§ **Your assignment**: Repeat nothing but the line that contains "Now for the box" and the lines after it, through the end of the listing, exactly as they stand; omit pictures.

§ **Data supplied**:
################

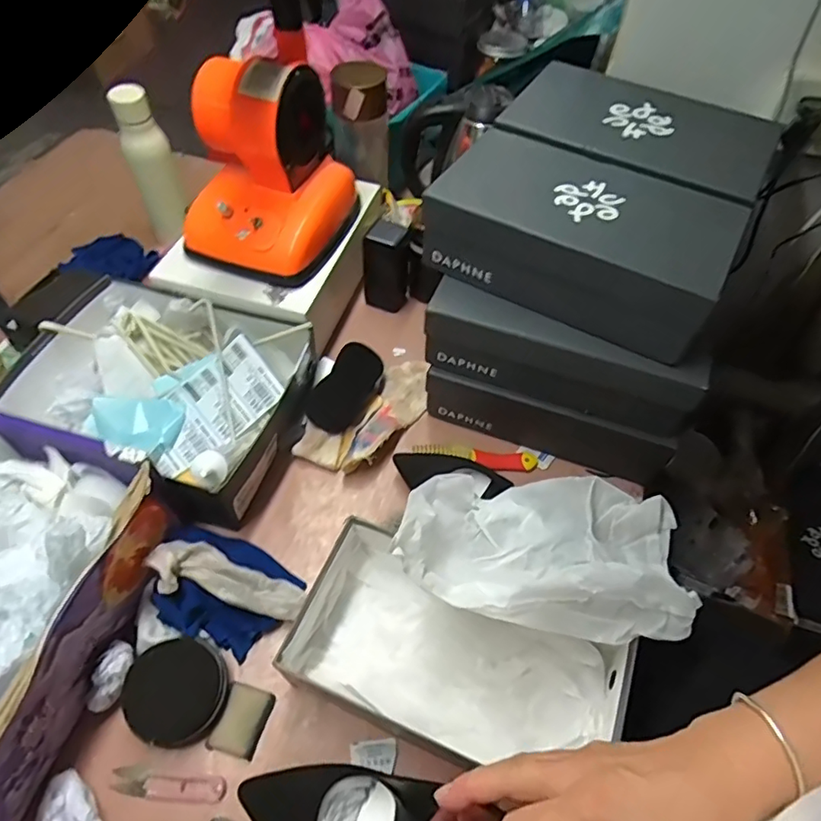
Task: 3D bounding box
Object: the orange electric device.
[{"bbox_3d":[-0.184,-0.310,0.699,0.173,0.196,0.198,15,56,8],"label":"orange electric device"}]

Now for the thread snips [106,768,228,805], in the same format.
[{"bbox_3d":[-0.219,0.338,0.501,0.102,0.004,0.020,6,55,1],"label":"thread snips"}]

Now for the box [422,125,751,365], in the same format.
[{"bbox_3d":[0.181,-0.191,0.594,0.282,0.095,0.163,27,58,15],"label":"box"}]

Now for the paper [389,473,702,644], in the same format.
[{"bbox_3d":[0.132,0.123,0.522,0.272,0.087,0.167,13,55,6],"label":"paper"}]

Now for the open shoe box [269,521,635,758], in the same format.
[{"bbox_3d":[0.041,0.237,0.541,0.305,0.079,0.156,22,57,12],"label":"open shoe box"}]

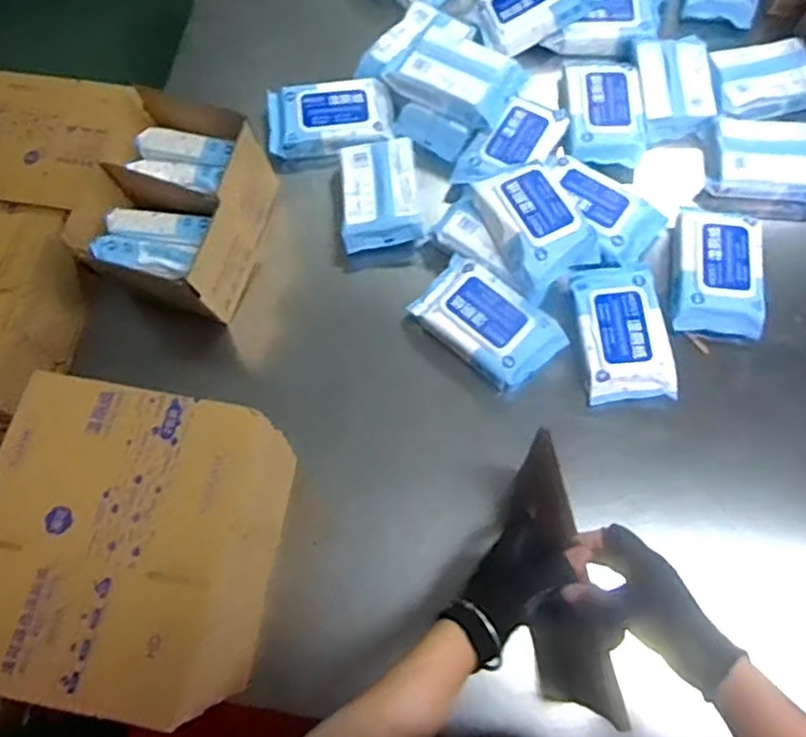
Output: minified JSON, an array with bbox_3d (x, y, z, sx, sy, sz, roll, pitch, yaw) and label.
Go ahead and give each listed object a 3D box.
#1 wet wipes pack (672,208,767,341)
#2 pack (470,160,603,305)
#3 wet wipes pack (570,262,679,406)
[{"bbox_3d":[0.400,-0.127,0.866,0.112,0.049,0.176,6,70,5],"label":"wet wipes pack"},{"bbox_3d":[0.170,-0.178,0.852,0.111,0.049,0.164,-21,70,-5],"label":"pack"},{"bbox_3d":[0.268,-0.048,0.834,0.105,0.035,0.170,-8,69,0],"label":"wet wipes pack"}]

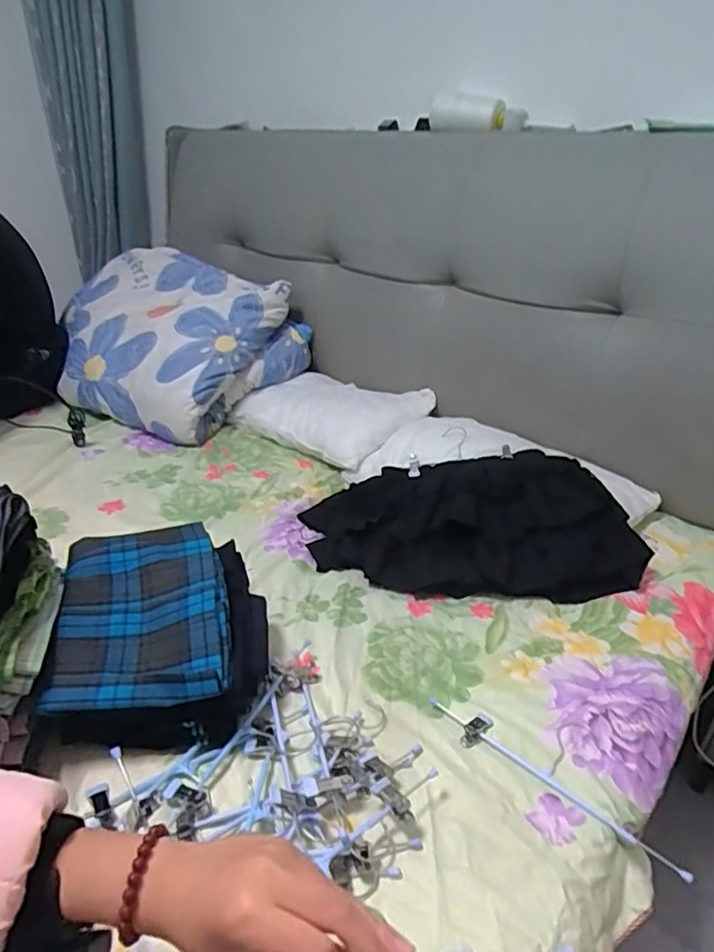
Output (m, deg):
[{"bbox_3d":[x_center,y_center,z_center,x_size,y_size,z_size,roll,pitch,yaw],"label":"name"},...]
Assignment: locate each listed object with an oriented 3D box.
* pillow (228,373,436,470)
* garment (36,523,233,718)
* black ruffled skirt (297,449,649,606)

################

§ **Task solution**:
Now for the box [422,125,751,365], in the same format.
[{"bbox_3d":[0.181,-0.191,0.594,0.282,0.095,0.163,27,58,15],"label":"box"}]

Now for the paper [389,473,702,644], in the same format.
[{"bbox_3d":[0.132,0.123,0.522,0.272,0.087,0.167,13,55,6],"label":"paper"}]

Now for the open shoe box [269,521,635,758], in the same format.
[{"bbox_3d":[0.041,0.237,0.541,0.305,0.079,0.156,22,57,12],"label":"open shoe box"}]

Output: minified JSON, an array with bbox_3d (x, y, z, sx, sy, sz, roll, pitch, yaw) and label.
Go ahead and give each listed object a 3D box.
#1 wet wipes pack (672,208,767,341)
#2 pack (470,160,603,305)
#3 wet wipes pack (570,262,679,406)
[{"bbox_3d":[0.400,-0.127,0.866,0.112,0.049,0.176,6,70,5],"label":"wet wipes pack"},{"bbox_3d":[0.170,-0.178,0.852,0.111,0.049,0.164,-21,70,-5],"label":"pack"},{"bbox_3d":[0.268,-0.048,0.834,0.105,0.035,0.170,-8,69,0],"label":"wet wipes pack"}]

Output (m, deg):
[{"bbox_3d":[x_center,y_center,z_center,x_size,y_size,z_size,roll,pitch,yaw],"label":"name"},...]
Assignment: locate each listed object with an oriented 3D box.
* pillow (228,373,436,470)
* garment (36,523,233,718)
* black ruffled skirt (297,449,649,606)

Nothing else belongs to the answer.